* _Texte source_:
Elle nous a amenés à Hà Dông voir Dinh Chuong Duong, celui qui avait mis mon père sur le chemin de la
révolution, c’est pourquoi mon père le considérait comme un frère. Ils s’étaient rencontrés quand mon père
n’était qu’un élève de 15 ans au chef-lieu de la province de Tuyên Quang. Mon oncle Vu Dinh Linh, aîné
de mon père, y travaillait comme fonctionnaire de l’administration française.
Parmi les prisonniers politiques qui réveillaient la conscience de mon père pendant leurs corvées sur le
Mont Cô, l’oncle Dinh était le plus proche de lui.
Mon père s’abstenait de prendre le petit déjeuner, et demandait de l’argent à sa belle-sœur pour acheter
des vêtements à l’oncle Dinh afin qu’il pût s’évader de la prison en compagnie d’autres camarades. N’ayant
plus eu de nouvelles de lui, mon père écrivait seul des tracts puis les distribuait à Thai Binh avant d’être
arrêté pour la première fois.
« Huynh ! Huynh ! Huynh ! » Etant alité quand il apprit la mauvaise nouvelle, l’oncle Dinh frappa de sa main
sur le lit en criant trois fois ce nom puis sanglota. En voyant pleurer le vieil homme ça me serra le cœur.
Ma mère lui dit :
- Je serai peut-être arrêtée moi aussi, car je suis au courant de pas mal de choses, des secrets que
détient mon mari. Si je suis arrêtée Hiên représentera la famille pour venir te voir et si Hiên est arrêté à
son tour ce sera Phuong qui viendra te voir, de nos dix enfants tant qu’il nous en reste un qui ne sera pas
arrêté, il y aura quelqu’un pour passer te voir. Puis, d’une voix étranglée ma mère se dérida péniblement :
- Avoir une progéniture abondante se révèle en fait bénéfique dans les situations comme celle-là, tu sais !
L’oncle Dinh me demanda :
- Te rappelles-tu l’histoire du « cordon de chapeau dénoué
[8]» ?

* _Données enregistrées_:
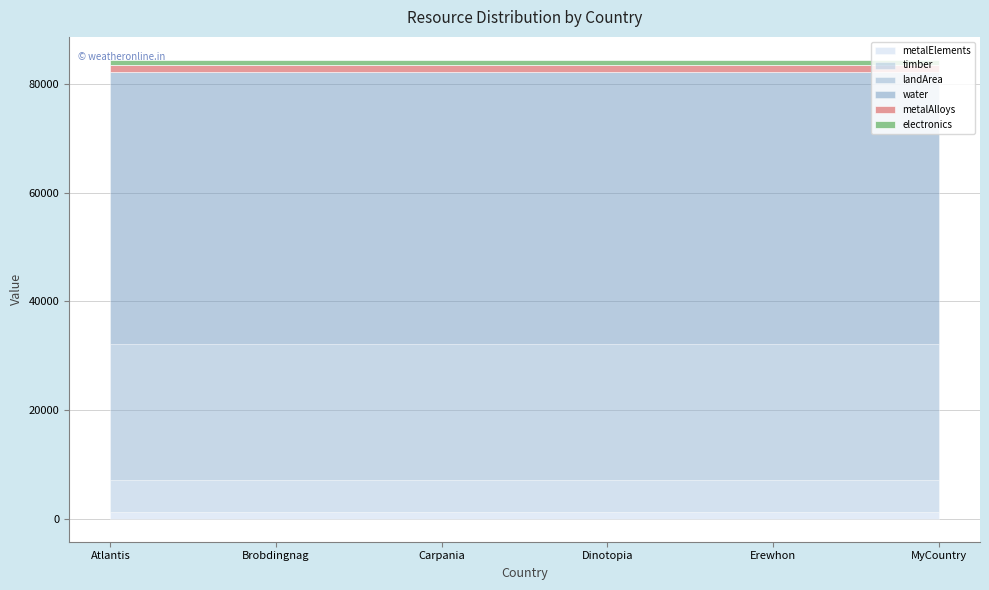

True or false: timber has more than 0 interior local peaks.

False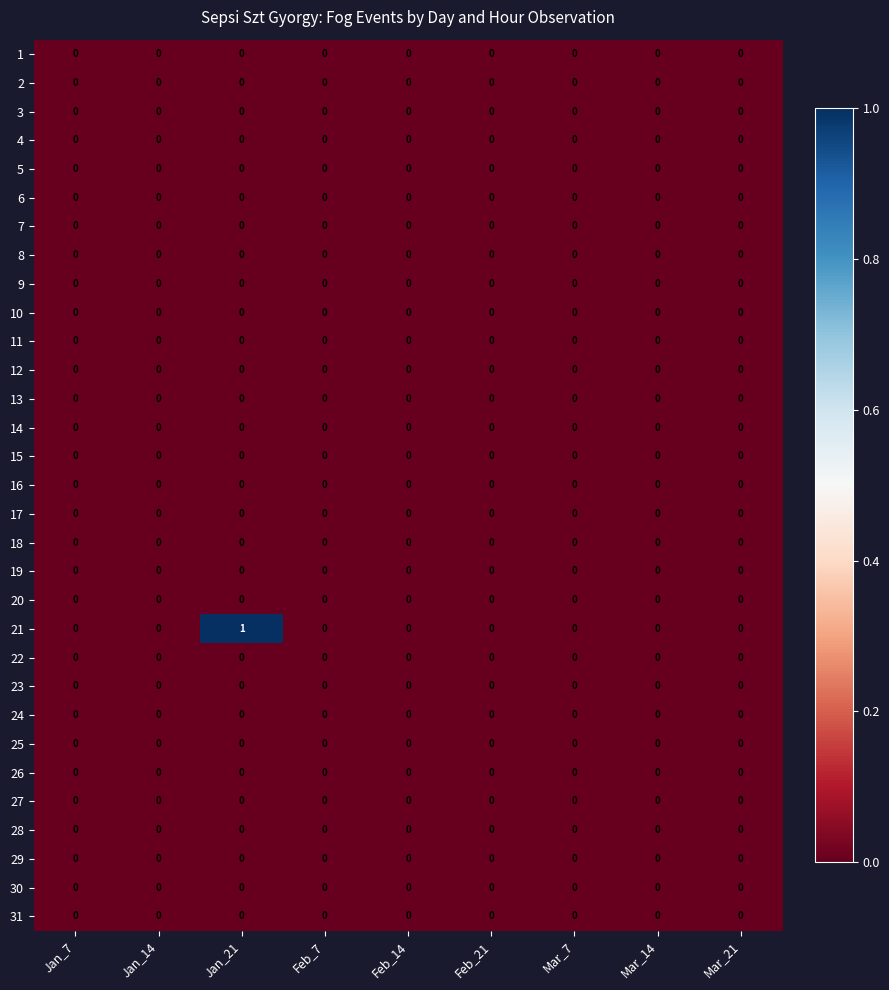

At which category is the sum across all series the highest?

Jan_21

* _Consignes_:
**A.** Reproduisez mot pour mot le passage du texte sur l'oncle Dinh qui commence par « Parmi les prisonniers » et se termine par « proche de lui. ».
**B.** D'après le texte sur l'oncle Dinh, quel âge avait le père quand il a rencontré Dinh Chuong Duong ?

* _Réponses_:
**A.**
Parmi les prisonniers politiques qui réveillaient la conscience de mon père pendant leurs corvées sur le
Mont Cô, l’oncle Dinh était le plus proche de lui.

**B.** Il avait 15 ans.